Inherent weak interfaces between adjacent layers by the laminate stacking process of 3D concrete printing is one of the main hindrances of this advanced technique for general engineering application. In this paper, polymer modified mortars were fabricated to improve the weak interlayer bonding performances. The effects of setting time of the printed concrete and the change of interlayer moisture were tested. Both epoxy resin and chloroprene latex modified mortars were prepared and used as interlayer interface enhancement materials according to different interlayer intervals. The direct tensile and shear strengths of the polymer mortar strengthened interfaces were tested and evaluated by the cross-over test. Moreover, the effects of moisture released from the surface of cement-based composite materials on inter-laminar bonding properties and the enhancing mechanism of epoxy resin and chloroprene latex modified mortars were simulated through molecular dynamics (MD) and density functional theory (DFT). The results demonstrate that the electrostatic interaction (Coulomb force) between epoxy resin and calcium ions from hydrated calcium silicate (C-S-H) counteracts the weakening effect of water molecules (surface moisture) on the inter-laminar bonding, and thus improve the interface bonding of printed concrete. The constitution of the optimal polymer mortar to strength interfaces most effectively has been identified.
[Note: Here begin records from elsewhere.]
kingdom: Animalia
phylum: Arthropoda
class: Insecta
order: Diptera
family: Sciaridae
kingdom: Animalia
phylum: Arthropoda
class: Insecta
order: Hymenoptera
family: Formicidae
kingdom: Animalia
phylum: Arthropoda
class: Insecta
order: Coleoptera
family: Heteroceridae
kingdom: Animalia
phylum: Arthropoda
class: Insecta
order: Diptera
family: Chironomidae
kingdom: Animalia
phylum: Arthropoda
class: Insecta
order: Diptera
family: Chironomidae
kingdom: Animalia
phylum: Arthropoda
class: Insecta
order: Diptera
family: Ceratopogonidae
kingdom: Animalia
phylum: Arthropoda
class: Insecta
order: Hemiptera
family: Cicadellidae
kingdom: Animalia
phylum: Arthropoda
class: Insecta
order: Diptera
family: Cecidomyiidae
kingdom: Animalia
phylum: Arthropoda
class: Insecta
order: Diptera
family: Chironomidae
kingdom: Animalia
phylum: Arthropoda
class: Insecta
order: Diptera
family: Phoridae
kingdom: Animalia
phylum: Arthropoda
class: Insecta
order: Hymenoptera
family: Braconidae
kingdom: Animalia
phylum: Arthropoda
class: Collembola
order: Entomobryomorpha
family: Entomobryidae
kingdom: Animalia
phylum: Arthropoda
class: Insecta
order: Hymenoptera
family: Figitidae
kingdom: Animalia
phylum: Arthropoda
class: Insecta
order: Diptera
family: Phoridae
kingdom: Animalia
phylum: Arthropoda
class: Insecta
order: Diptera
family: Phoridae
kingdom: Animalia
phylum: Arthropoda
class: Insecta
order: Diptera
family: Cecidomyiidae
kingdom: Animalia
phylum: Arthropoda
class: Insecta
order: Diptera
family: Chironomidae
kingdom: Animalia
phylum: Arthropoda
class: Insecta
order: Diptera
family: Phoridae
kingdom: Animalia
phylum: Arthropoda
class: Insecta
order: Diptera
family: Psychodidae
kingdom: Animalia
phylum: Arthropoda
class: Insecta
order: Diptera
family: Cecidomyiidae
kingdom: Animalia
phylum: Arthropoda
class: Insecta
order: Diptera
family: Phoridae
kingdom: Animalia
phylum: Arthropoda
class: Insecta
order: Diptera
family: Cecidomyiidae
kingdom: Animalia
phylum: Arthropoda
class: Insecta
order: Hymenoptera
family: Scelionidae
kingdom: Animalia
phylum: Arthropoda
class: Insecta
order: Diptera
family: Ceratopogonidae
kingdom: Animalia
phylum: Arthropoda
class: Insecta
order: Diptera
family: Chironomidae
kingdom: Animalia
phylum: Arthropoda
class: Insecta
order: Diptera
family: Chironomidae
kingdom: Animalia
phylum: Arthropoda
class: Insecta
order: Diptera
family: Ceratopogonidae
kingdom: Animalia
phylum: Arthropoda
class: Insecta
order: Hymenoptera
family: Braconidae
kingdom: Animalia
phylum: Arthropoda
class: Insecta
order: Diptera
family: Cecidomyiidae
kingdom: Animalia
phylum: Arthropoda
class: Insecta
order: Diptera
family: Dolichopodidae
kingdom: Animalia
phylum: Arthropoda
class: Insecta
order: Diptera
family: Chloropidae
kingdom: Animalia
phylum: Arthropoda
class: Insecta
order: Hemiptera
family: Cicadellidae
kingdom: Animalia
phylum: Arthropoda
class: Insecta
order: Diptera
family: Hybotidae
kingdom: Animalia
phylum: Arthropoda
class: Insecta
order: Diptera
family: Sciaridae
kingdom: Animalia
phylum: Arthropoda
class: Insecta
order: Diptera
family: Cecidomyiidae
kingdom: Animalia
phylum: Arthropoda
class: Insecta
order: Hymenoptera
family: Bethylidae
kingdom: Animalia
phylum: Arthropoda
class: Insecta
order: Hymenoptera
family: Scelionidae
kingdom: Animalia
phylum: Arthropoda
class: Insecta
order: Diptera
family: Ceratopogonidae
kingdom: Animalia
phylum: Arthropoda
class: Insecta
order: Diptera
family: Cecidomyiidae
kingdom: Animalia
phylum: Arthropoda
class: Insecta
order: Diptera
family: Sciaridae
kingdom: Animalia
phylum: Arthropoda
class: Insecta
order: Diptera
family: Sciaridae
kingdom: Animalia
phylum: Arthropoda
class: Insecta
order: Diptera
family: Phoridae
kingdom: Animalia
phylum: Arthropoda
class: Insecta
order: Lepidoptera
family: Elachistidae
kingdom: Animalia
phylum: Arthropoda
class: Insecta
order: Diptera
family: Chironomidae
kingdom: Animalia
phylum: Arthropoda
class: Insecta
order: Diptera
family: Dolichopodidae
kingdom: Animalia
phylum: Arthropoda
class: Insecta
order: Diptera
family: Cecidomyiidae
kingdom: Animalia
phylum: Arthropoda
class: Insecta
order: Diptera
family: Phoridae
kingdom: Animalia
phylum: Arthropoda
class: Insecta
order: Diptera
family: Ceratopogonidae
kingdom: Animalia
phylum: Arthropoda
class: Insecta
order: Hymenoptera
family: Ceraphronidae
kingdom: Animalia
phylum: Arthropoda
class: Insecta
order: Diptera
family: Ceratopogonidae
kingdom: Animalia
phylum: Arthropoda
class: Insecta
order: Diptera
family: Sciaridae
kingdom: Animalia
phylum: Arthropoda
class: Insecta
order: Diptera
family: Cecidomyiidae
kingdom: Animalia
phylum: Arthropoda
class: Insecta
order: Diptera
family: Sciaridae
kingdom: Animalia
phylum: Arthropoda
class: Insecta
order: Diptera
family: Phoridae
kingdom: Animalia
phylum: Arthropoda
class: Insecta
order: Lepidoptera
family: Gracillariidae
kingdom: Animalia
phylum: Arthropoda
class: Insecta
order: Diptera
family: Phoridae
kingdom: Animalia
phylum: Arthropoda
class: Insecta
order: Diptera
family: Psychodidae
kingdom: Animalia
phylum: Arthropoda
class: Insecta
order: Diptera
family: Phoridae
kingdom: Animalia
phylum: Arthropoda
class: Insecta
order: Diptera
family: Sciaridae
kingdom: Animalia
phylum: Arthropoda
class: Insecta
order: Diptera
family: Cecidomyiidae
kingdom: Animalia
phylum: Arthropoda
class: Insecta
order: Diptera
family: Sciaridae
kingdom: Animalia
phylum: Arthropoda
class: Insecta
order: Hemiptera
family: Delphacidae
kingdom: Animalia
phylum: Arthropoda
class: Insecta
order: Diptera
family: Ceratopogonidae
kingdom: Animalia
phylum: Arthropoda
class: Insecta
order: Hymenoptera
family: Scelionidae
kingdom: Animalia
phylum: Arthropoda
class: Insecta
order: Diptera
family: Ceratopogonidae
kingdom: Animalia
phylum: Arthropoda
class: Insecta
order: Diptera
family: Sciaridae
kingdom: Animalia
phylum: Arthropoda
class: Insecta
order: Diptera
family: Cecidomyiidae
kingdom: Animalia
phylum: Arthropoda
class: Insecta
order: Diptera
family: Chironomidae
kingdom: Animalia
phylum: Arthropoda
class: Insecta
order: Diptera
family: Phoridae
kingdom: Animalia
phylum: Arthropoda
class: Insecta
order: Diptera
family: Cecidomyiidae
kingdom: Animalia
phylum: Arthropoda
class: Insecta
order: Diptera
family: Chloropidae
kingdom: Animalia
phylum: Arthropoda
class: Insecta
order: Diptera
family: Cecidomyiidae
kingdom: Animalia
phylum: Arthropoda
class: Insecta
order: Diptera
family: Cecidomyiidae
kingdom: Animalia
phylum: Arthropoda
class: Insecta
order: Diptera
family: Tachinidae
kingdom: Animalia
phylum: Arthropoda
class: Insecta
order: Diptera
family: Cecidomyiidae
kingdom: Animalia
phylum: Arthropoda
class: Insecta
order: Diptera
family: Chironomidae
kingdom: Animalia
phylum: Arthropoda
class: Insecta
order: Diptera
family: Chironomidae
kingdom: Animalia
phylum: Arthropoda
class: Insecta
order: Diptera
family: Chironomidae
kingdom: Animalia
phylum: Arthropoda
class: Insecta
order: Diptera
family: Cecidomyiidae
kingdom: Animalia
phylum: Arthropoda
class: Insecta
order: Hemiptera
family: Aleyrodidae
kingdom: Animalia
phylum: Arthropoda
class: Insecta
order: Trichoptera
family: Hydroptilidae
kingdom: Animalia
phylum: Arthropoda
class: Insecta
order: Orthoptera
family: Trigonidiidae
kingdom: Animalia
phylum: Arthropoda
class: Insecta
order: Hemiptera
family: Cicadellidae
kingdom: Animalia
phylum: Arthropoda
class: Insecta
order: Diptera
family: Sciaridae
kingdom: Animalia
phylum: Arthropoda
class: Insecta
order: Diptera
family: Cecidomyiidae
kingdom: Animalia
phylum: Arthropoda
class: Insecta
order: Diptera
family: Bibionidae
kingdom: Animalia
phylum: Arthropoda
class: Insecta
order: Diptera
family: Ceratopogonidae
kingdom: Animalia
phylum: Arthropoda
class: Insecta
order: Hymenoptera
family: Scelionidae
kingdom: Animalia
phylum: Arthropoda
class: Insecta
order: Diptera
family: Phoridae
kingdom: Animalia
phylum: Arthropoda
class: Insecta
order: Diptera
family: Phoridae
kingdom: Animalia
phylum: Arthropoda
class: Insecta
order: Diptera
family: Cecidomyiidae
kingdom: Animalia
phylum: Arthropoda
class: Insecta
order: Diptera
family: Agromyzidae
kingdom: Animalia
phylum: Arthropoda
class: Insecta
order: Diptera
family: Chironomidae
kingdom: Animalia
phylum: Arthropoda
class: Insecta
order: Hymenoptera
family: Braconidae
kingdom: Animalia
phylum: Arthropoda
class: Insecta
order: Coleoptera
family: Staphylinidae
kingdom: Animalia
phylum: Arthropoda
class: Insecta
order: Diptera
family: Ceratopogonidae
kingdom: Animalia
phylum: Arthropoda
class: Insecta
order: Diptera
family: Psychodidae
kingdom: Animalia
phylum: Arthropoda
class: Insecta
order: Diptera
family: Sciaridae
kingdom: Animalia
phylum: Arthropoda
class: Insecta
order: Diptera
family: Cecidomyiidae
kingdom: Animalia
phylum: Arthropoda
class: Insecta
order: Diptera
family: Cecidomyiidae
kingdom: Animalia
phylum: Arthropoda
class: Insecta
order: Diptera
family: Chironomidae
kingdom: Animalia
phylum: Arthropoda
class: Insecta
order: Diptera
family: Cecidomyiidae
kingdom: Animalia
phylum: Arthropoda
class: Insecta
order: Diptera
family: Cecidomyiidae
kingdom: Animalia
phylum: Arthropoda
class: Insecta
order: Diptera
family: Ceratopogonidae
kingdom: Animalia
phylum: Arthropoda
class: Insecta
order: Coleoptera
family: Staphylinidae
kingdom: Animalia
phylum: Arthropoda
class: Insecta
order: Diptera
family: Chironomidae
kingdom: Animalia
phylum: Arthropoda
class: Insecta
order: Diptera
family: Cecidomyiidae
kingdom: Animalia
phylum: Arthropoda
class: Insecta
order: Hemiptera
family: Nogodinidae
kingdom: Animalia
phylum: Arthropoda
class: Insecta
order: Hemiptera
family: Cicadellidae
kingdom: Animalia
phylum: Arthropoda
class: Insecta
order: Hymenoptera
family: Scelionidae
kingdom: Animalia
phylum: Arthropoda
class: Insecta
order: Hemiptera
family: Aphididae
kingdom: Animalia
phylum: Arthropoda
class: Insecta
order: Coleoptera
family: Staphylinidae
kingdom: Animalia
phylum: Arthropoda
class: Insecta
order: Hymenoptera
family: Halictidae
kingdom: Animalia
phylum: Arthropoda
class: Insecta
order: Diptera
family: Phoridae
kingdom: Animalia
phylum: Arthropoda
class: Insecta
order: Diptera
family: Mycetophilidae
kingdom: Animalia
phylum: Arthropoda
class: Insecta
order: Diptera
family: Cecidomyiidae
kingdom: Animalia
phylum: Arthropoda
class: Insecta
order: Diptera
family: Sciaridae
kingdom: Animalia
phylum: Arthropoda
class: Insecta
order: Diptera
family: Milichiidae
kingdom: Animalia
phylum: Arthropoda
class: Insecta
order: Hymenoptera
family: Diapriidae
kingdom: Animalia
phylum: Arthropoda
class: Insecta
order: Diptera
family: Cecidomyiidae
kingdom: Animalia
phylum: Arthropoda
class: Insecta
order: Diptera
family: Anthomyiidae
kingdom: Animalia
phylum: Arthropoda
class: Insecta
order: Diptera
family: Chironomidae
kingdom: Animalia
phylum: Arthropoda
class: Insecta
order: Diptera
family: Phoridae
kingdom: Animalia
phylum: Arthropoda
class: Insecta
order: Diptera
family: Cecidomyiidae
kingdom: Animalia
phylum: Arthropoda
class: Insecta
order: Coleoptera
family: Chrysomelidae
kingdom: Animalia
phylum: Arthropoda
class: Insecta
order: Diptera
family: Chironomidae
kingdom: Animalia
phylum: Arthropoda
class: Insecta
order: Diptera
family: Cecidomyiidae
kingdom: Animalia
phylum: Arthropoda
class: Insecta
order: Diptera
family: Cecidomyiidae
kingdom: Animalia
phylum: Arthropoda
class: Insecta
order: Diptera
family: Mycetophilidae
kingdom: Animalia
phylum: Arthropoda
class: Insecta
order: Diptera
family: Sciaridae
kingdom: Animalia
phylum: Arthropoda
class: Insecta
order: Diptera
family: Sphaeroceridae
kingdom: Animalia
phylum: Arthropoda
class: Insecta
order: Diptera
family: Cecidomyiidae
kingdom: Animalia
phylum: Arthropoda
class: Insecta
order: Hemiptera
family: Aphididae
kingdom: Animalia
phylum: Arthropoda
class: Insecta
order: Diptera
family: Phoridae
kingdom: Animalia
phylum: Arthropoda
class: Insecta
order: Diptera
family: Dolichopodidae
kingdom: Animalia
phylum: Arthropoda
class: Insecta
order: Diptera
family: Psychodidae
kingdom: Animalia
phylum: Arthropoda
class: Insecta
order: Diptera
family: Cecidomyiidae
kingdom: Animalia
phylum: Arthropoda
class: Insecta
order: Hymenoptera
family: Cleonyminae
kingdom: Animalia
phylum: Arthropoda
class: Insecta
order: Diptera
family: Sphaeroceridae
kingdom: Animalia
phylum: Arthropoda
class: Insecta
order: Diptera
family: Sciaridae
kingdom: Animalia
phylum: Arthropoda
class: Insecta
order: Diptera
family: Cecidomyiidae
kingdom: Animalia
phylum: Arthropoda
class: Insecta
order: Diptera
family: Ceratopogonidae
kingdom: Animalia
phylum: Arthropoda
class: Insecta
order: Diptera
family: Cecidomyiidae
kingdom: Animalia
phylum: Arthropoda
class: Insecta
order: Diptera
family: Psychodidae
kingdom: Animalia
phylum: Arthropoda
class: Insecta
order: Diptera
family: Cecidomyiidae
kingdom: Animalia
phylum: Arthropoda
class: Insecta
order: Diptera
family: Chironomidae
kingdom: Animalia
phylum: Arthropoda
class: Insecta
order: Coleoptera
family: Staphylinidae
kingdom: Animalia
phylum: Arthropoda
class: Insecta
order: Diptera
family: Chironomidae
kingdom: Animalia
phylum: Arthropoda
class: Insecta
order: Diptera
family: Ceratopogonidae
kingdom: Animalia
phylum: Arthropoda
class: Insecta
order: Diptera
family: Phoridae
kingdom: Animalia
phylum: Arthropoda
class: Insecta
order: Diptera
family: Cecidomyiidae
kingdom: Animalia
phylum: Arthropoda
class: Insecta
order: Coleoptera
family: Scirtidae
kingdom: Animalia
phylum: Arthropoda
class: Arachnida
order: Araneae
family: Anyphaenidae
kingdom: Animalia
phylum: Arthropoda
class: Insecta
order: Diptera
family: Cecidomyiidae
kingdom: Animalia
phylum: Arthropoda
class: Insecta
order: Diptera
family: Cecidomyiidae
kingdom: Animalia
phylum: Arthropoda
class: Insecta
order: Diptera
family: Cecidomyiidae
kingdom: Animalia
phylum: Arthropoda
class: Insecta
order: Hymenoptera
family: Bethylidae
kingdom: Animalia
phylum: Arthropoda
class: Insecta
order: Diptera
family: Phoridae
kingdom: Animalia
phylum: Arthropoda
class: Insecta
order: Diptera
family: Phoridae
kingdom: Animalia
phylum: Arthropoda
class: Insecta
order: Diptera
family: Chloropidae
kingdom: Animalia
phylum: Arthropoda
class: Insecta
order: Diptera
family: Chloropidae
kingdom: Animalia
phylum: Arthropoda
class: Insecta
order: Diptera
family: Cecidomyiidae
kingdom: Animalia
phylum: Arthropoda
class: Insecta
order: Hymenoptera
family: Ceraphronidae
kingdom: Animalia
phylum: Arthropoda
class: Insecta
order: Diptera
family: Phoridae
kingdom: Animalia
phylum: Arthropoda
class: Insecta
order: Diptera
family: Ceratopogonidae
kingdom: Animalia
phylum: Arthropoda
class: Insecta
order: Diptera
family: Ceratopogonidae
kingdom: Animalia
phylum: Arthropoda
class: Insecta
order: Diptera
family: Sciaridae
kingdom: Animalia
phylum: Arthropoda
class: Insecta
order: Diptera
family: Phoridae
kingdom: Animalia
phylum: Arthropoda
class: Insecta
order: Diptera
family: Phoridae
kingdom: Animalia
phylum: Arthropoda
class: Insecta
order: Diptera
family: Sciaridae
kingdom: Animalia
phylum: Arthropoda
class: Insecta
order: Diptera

通过3D混凝土打印的层压堆叠过程，相邻层之间固有的弱界面是这种先进技术在一般工程应用中的主要障碍之一。本文制备了聚合物改性砂浆，以改善薄弱的层间粘结性能。测试了印刷混凝土的固化时间和层间水分变化的影响。制备环氧树脂和氯丁二烯胶乳改性砂浆，并根据不同的层间间隔将其用作层间界面增强材料。聚合物砂浆增强界面的直接拉伸强度和剪切强度已通过交叉测试进行了测试和评估。此外，通过分子动力学（MD）和密度泛函理论（DFT）模拟了水泥基复合材料表面水分释放对层间粘结性能的影响以及环氧树脂和氯丁二烯乳胶改性砂浆的增强机理。结果表明，环氧树脂与水合硅酸钙（CSH）的钙离子之间的静电相互作用（库仑力）抵消了水分子（表面水分）对层间键合的弱化作用，从而改善了印刷件的界面键合具体。已经确定了最有效地达到强度界面的最佳聚合物砂浆的组成。